Consider staff on my campus: a lot of people will probably have to be laid off if we don’t bring in revenue from tuition and housing. That means opening the campus up—but it also means saving those jobs via exposing the workers to unsafe working conditions. It’s a nightmare only capitalism could love. In other words, there’s a bigger conversation we ought to have about why we allow money, because we live in a country with an inadequate social safety net, to drive us into the pandemic in ways that are mentally and physically unhealthy.

But for me personally there’s also a question of what happens when I shift from a present of trying to deal with what’s in front of me—hard enough—to contemplate the possibly even harder future ahead. I’m in no hurry to think about that, but that’s my job—so I’m going to have to.

David Ebenbach is the author of eight books of fiction, poetry, and non-fiction, including the poetry collection Some Unimaginable Animal, the novel Miss Portland, and the short story collection The Guy We Didn't Invite to the Orgy and other stories. He teaches creative writing and literature at Georgetown University, where he is also a Project Manager at their Center for New Designs in Learning and Scholarship. You can find out more, if you want, at davidebenbach.com.

Saturday, June 27, 2020

How I'm Surviving the Pandemic (Averbach)

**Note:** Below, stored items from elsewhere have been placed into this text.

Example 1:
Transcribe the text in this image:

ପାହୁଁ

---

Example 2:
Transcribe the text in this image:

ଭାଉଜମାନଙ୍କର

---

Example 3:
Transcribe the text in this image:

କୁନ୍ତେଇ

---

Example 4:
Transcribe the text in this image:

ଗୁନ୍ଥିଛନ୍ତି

I think we can all agree that social distancing sucks. It you're lucky you're conducting meetings from your bedroom while two kids and a dog zoom across the bed. If you're less fortunate you're spending endless hours trying to reach the unemployment office or your health insurer. You're not going out to eat, not shopping for a new swimsuit and not using the tickets you bought to the season opener. Cut off from human contact, the TV and refrigerator have become your new best friends. Your jeans are getting tight and the bills are piling up. Life is depressing, right? Only if you don't keep a Second Life in reserve for just such an emergency.

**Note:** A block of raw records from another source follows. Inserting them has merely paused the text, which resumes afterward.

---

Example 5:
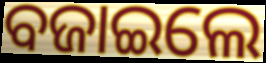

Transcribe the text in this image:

ବଜାଇଲେ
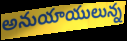
అనుయాయులున్న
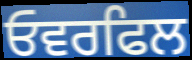
ਓਵਰਫਿਲ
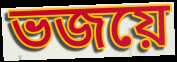
ভজয়ে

I'm weathering this storm by simply checking out of real life and moving into a 3D computer-generated virtual world called Second Life. I've been an on again, off again resident of this world for eleven years and watched virtual reality develop into a place you could almost call home. In real life my roots are showing and I desperately need a haircut. In Second Life it's always a good hair day and I'm always ten years younger than my daughter. Many of my Second Life friends spend their second lives at the beach, but I prefer the small coastal village called Thistle where I can forget about face masks, and social distancing as I walk down beautiful winding streets alive with trees that rustle in the breeze and birds that flit between their branches. I spent this afternoon helping a neighbor install a dock on her virtual property and then chatted over a glass of virtual wine as the sun sank into the virtual ocean. I'll probably go dancing tonight at the Blarney Stone, a popular Irish pub that features excellent live music and tomorrow I'm attending a poetry workshop taught by an instructor from the University of London. In short, it's really nice inside my computer and I'm not coming out until real life is safe again.  

Patricia Averbach, a native Clevelander, is the former director of The Chautauqua Writers Center in Chautauqua, New York. Her second novel, Resurrecting Rain, was just released by Golden Antelope Press. It won a Royal Palm Literary Award from the Florida Writers Association and was a semi-finalist for the Tucson Festival of Books Literary Award under the title New Moon Rising.